### [Job]
All lines below containing the string "club" are to be copied.

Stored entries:
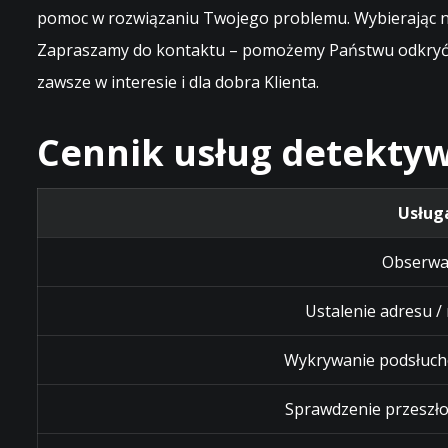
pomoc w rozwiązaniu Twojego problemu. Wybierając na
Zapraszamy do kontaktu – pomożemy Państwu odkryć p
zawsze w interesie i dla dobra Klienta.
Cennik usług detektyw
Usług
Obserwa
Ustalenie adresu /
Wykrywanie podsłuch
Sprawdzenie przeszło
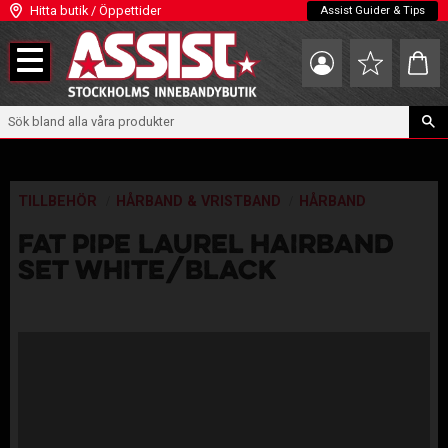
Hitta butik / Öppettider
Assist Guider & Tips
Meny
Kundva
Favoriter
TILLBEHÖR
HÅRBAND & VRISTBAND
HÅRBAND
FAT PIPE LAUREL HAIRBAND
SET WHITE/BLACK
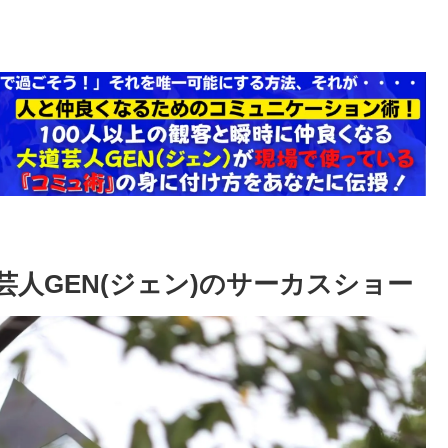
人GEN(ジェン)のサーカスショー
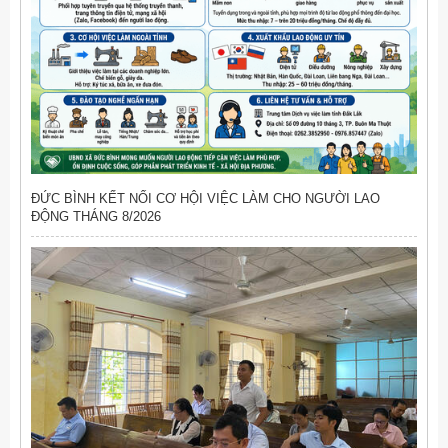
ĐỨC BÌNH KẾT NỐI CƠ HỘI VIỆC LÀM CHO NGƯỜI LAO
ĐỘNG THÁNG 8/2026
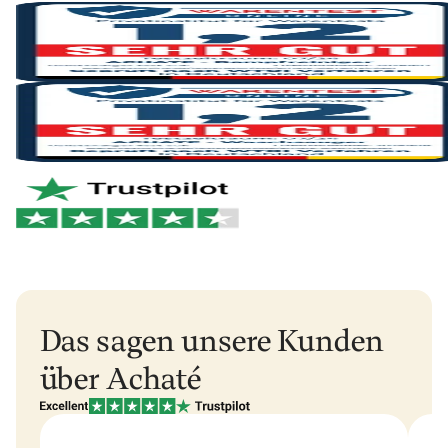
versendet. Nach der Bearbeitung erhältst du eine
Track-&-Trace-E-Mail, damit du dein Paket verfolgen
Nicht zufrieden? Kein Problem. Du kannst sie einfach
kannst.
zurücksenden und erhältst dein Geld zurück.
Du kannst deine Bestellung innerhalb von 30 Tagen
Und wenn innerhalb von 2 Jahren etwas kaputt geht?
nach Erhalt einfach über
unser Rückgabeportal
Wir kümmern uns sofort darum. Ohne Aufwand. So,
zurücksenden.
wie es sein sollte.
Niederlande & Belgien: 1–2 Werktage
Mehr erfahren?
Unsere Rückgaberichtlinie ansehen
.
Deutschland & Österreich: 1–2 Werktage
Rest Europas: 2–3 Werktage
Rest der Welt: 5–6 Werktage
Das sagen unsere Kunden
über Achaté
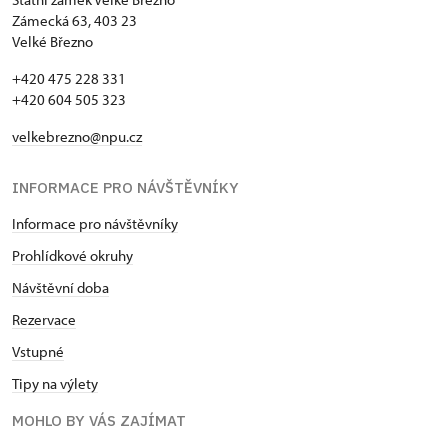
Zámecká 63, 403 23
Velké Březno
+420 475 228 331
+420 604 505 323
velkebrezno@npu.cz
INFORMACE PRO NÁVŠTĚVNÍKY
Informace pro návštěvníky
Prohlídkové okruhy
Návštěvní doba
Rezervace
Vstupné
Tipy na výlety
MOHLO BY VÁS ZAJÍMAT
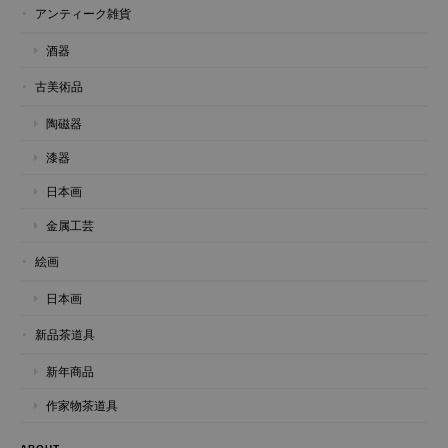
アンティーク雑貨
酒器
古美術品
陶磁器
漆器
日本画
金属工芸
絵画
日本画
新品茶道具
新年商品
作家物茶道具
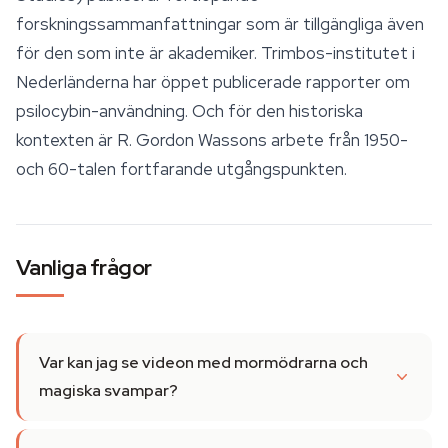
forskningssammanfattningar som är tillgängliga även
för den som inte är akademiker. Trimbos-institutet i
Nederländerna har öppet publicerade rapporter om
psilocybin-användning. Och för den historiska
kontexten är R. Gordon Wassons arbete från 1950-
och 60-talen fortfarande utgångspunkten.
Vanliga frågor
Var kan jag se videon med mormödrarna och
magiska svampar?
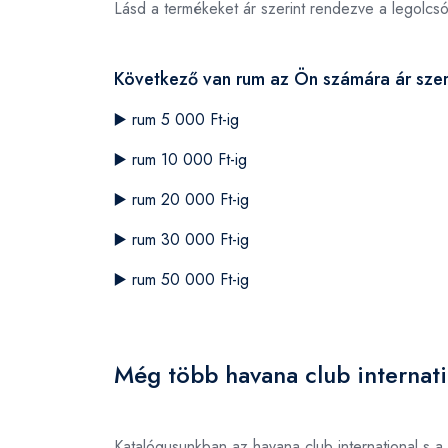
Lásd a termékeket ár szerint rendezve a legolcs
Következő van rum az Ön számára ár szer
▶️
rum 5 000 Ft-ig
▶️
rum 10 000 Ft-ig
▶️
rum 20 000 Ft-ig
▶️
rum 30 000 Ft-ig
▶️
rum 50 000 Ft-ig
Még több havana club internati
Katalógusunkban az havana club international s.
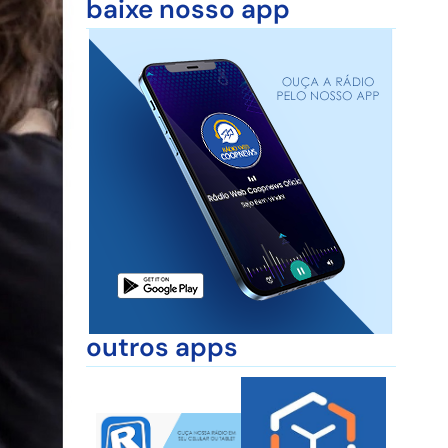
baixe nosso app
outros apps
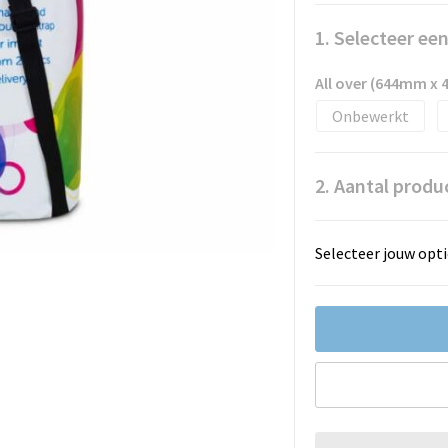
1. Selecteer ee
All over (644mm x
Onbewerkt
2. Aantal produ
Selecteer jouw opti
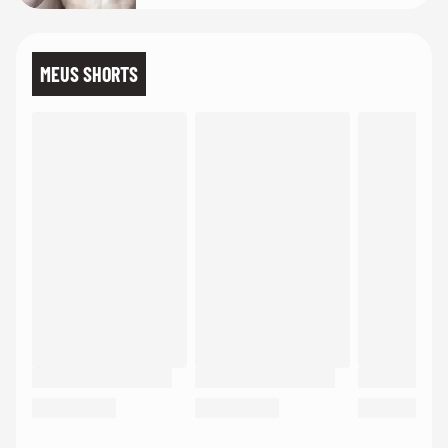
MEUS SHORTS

### [Response box]
Még több havana club internati
Katalógusunkban az havana club international s.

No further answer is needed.